A tan poco de haber iniciado 2021, ya pinta para se un año lleno de sorpresas. La incertidumbre va de la mano de esperanza en muchos aspectos de nuestra vida y el mundo del entretenimiento no se queda afuera, ni retrasado, sino todo lo contrario.

Las grandes productoras han sorteado todos los problemas que se dieron a raíz de la pandemia mundial por COVID-19 y, pese a todo, se podría decir que han ganado todas las batallas.

Tan es así que en estás últimas semanas han salido a la luz los trailers de las películas más esperadas por el público como Godzilla vs Kong, Cruella, Mortal Kombat, etcétera.
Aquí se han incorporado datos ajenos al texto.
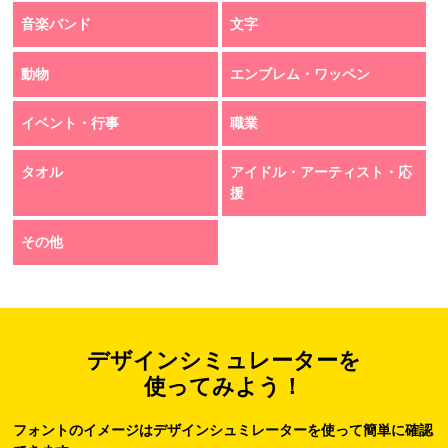
音楽バンド
文字
動物
エンブレム・ワッペン
イベント・行事
職業
タオル
アイドル・アーティスト・応
援
その他
デザインシミュレーターを
使ってみよう！
フォントのイメージはデザインシュミレーターを使って簡単に確認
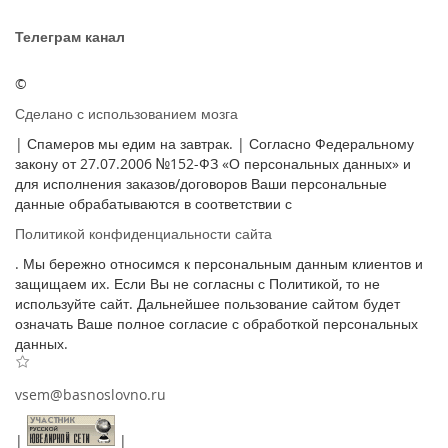
Телеграм канал
©
Сделано с использованием мозга
| Спамеров мы едим на завтрак. | Согласно Федеральному
закону от 27.07.2006 №152-ФЗ «О персональных данных» и
для исполнения заказов/договоров Ваши персональные
данные обрабатываются в соответствии с
Политикой конфиденциальности сайта
. Мы бережно относимся к персональным данным клиентов и
защищаем их. Если Вы не согласны с Политикой, то не
используйте сайт. Дальнейшее пользование сайтом будет
означать Ваше полное согласие с обработкой персональных
данных.
vsem@basnoslovno.ru
|
|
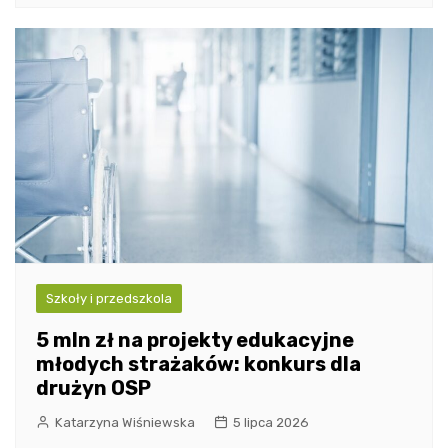
Szkoły i przedszkola
5 mln zł na projekty edukacyjne
młodych strażaków: konkurs dla
drużyn OSP
Katarzyna Wiśniewska
5 lipca 2026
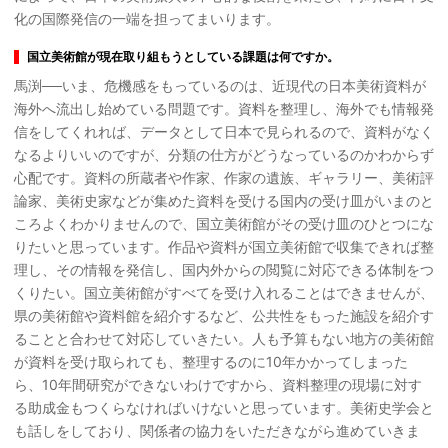
化の国際発信の一端を担ってまいります。
国立美術館が現在取り組もうとしている課題は何ですか。
馬渕──いま、危機感をもっているのは、近現代の日本美術資料が
海外へ流出し始めている問題です。資料を整理し、海外でも情報発
信をしてくれれば、データとして日本で見られるので、資料がなく
なるよりいいのですが、分類の仕方がどうなっているのかわからず
心配です。資料の所蔵者や作家、作家の遺族、ギャラリー、美術評
論家、美術史家などが集めた資料を受ける国内の受け皿がいまのと
ころよくわかりませんので、国立美術館がその受け皿のひとつにな
りたいと思っています。作品や資料が国立美術館で収集できれば整
理し、その情報を発信し、国内外からの閲覧に対応できる体制をつ
くりたい。国立美術館がすべてを受け入れることはできませんが、
県の美術館や資料館を紹介するなど、公共性をもった施設を紹介す
ることと合わせて対応していきたい。人も予算もない地方の美術館
が資料を受け取られても、整理するのに10年かかってしまった
ら、10年間研究ができないわけですから、資料整理の現場に対す
る助成金もつくらなければいけないと思っています。美術史学会と
も話しをしており、関係者の協力をいただきながら進めていきま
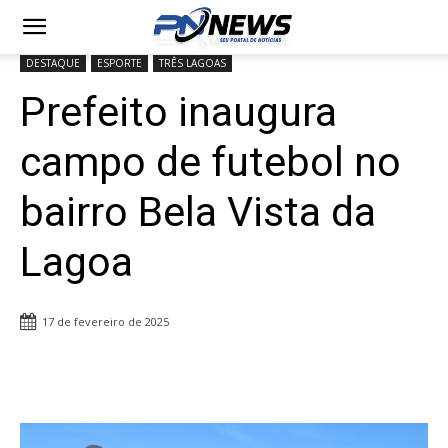
DESTAQUE
ESPORTE
TRÊS LAGOAS
Prefeito inaugura
campo de futebol no
bairro Bela Vista da
Lagoa
17 de fevereiro de 2025
Share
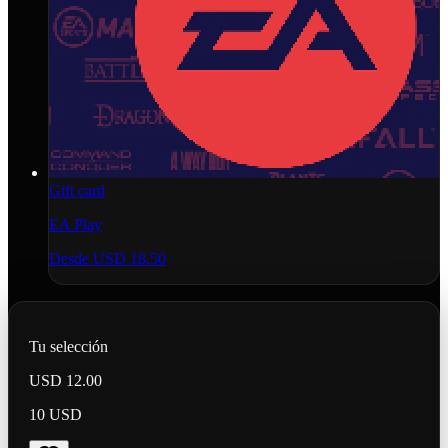
Gift card
EA Play
Desde
USD 18.50
Tu selección
USD 12.00
10 USD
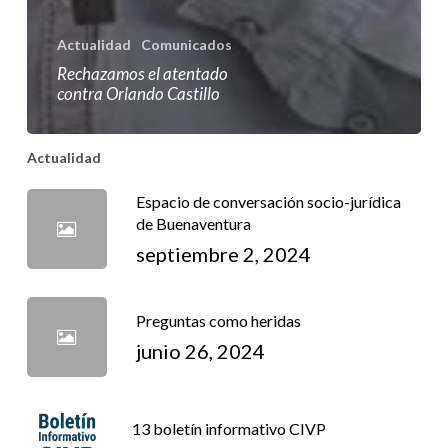
Actualidad
Comunicados
Rechazamos el atentado
contra Orlando Castillo
Actualidad
Espacio de conversación socio-jurídica
de Buenaventura
septiembre 2, 2024
Preguntas como heridas
junio 26, 2024
13 boletín informativo CIVP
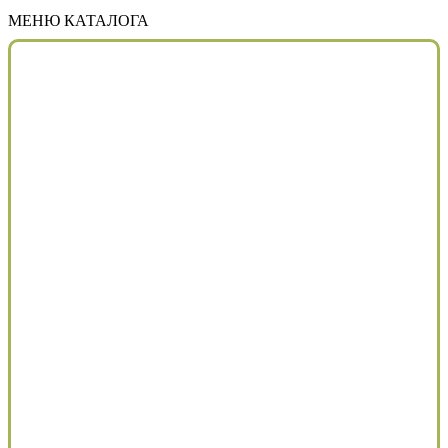
МЕНЮ КАТАЛОГА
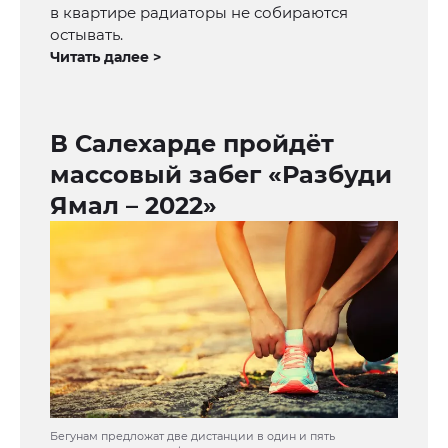
в квартире радиаторы не собираются
остывать.
Читать далее >
В Салехарде пройдёт
массовый забег «Разбуди
Ямал – 2022»
Бегунам предложат две дистанции в один и пять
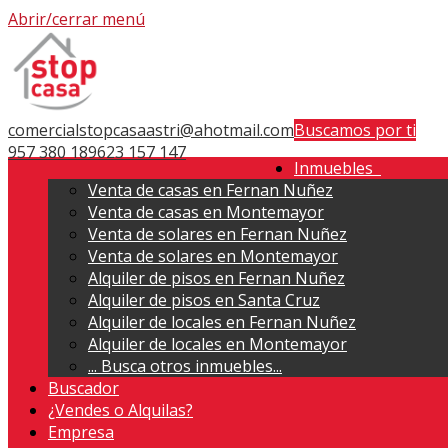
Abrir/cerrar menú
comercialstopcasaastri@ahotmail.com
Buscamos por ti
957 380 189
623 157 147
Inmuebles
Venta de casas en Fernan Nuñez
Venta de casas en Montemayor
Venta de solares en Fernan Nuñez
Venta de solares en Montemayor
Alquiler de pisos en Fernan Nuñez
Alquiler de pisos en Santa Cruz
Alquiler de locales en Fernan Nuñez
Alquiler de locales en Montemayor
...
Busca otros inmuebles...
Buscador
¿Vendes o Alquilas?
Empresa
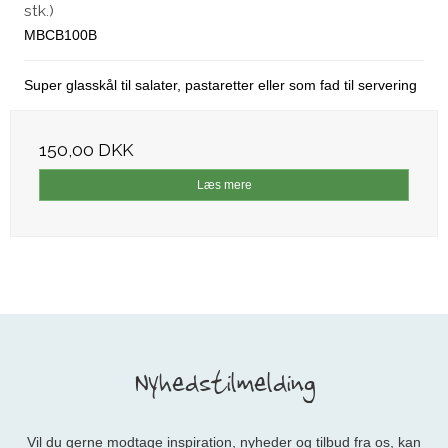
stk.)
MBCB100B
Super glasskål til salater, pastaretter eller som fad til servering
150,00 DKK
Læs mere
Nyhedstilmelding
Vil du gerne modtage inspiration, nyheder og tilbud fra os, kan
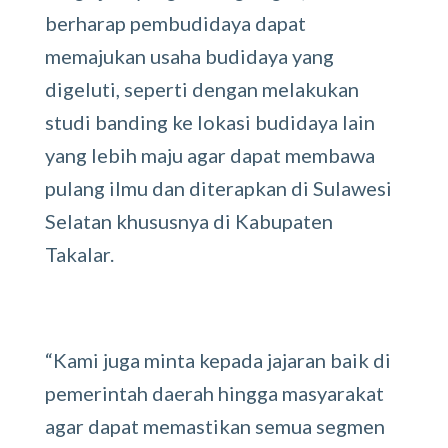
berharap pembudidaya dapat
memajukan usaha budidaya yang
digeluti, seperti dengan melakukan
studi banding ke lokasi budidaya lain
yang lebih maju agar dapat membawa
pulang ilmu dan diterapkan di Sulawesi
Selatan khususnya di Kabupaten
Takalar.
“Kami juga minta kepada jajaran baik di
pemerintah daerah hingga masyarakat
agar dapat memastikan semua segmen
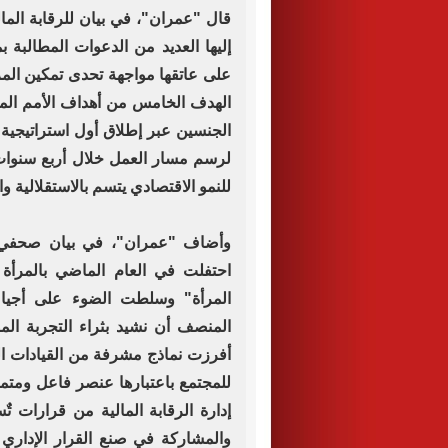
قال "عمران"، في بيان للرقابة الما
إليها العديد من الدعوات المطالبة بم
على عاتقها مواجهة تحدى تمكين الم
الهدف الخامس من أهداف الأمم المتح
الجنسين عبر إطلاق أول استراتيجية
لرسم مسار العمل خلال أربع سنوا
للنمو الاقتصادي يتسم بالاستقلالية و
وأضاف "عمران"، في بيان صحفي، الي
احتفلت في العام الماضي بالمرأة
المرأة" وسلطت الضوء على أجيال 
المنصف أن نشيد بثراء التجربة ال
أفرزت نماذج مشرفة من القيادات النسا
للمجتمع باعتبارها عنصر فاعل ومت
إدارة الرقابة المالية من قرارات ت
والمشاركة في صنع القرار الإداري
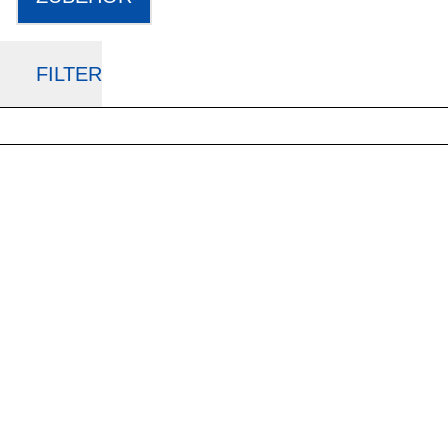
FILTER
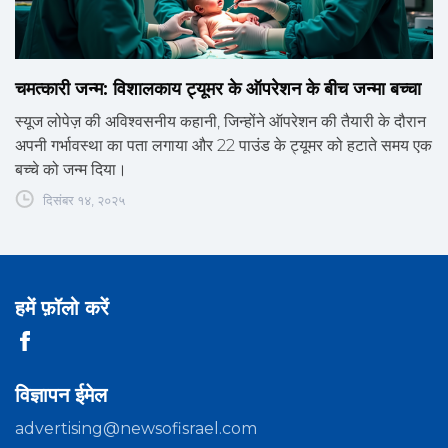
चमत्कारी जन्म: विशालकाय ट्यूमर के ऑपरेशन के बीच जन्मा बच्चा
स्यूज लोपेज़ की अविश्वसनीय कहानी, जिन्होंने ऑपरेशन की तैयारी के दौरान
अपनी गर्भावस्था का पता लगाया और 22 पाउंड के ट्यूमर को हटाते समय एक
बच्चे को जन्म दिया।
दिसंबर १४, २०२५
हमें फ़ॉलो करें
विज्ञापन ईमेल
advertising@newsofisrael.com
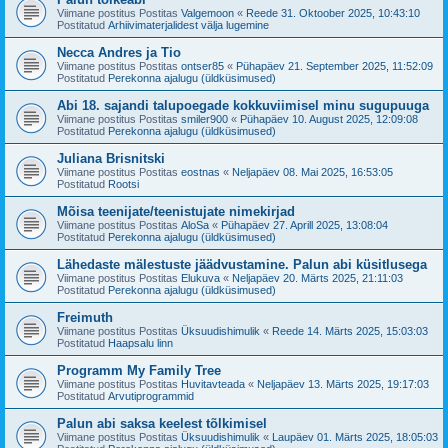
Viimane postitus Postitas
Valgemoon
«
Reede 31. Oktoober 2025, 10:43:10
Postitatud
Arhiivimaterjalidest välja lugemine
Necca Andres ja Tio
Viimane postitus Postitas
ontser85
«
Pühapäev 21. September 2025, 11:52:09
Postitatud
Perekonna ajalugu (üldküsimused)
Abi 18. sajandi talupoegade kokkuviimisel minu sugupuuga
Viimane postitus Postitas
smiler900
«
Pühapäev 10. August 2025, 12:09:08
Postitatud
Perekonna ajalugu (üldküsimused)
Juliana Brisnitski
Viimane postitus Postitas
eostnas
«
Neljapäev 08. Mai 2025, 16:53:05
Postitatud
Rootsi
Mõisa teenijate/teenistujate nimekirjad
Viimane postitus Postitas
AloSa
«
Pühapäev 27. Aprill 2025, 13:08:04
Postitatud
Perekonna ajalugu (üldküsimused)
Lähedaste mälestuste jäädvustamine. Palun abi küsitlusega
Viimane postitus Postitas
Elukuva
«
Neljapäev 20. Märts 2025, 21:11:03
Postitatud
Perekonna ajalugu (üldküsimused)
Freimuth
Viimane postitus Postitas
Üksuudishimulik
«
Reede 14. Märts 2025, 15:03:03
Postitatud
Haapsalu linn
Programm My Family Tree
Viimane postitus Postitas
Huvitavteada
«
Neljapäev 13. Märts 2025, 19:17:03
Postitatud
Arvutiprogrammid
Palun abi saksa keelest tõlkimisel
Viimane postitus Postitas
Üksuudishimulik
«
Laupäev 01. Märts 2025, 18:05:03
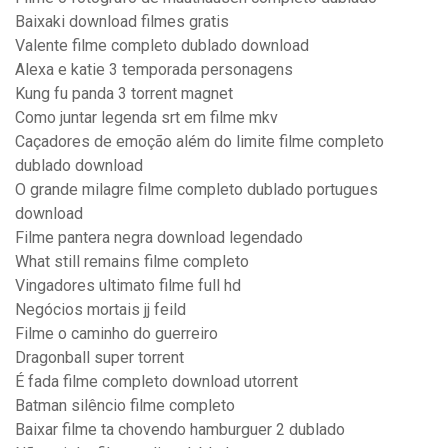
Baixaki download filmes gratis
Valente filme completo dublado download
Alexa e katie 3 temporada personagens
Kung fu panda 3 torrent magnet
Como juntar legenda srt em filme mkv
Caçadores de emoção além do limite filme completo
dublado download
O grande milagre filme completo dublado portugues
download
Filme pantera negra download legendado
What still remains filme completo
Vingadores ultimato filme full hd
Negócios mortais jj feild
Filme o caminho do guerreiro
Dragonball super torrent
É fada filme completo download utorrent
Batman silêncio filme completo
Baixar filme ta chovendo hamburguer 2 dublado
Noticias, críticas, análisis y sobre todo memes se han hecho presentes de nuevo como en aquellos tiempos cuando podíamos ir y disfrutar de la experiencia completa de un estreno en medio de una sala de cine, repleta de gente inmensamente feliz que disfrutaba de cada segundo estando ahí.

Estás historias tan esperadas han visto la luz y experimentado el casi muerto hype que nos emocionaba tanto hasta antes de la pandemia, previo a qué se nos informaran todos los inconvenientes que implicaría el retraso en muchos de los estrenos más esperados.

Pero ahora, un año después, el instinto de adaptación ha jugado su papel y ha traído para todos nosotros lo que más nos emociona: cine.

Tal vez no en el formato que acostumbramos y quizá lleve un tiempo más volver a él, pero ya recuperamos la emoción y con ella una parte de esperanza.

Quizá para muchos esto no significa nada porque evidentemente la solución a esta situación no está en manos de los productores cinematográficos, sino de médicos, científicos y gobernantes, pero al menos nos ayudan a olvidar por un momento la situación tan difícil en qué nos encontramos, porque esa es la verdadera esencia del cine: adentrarse en un mundo diferente y olvidarse por un momento de la «cruda realidad».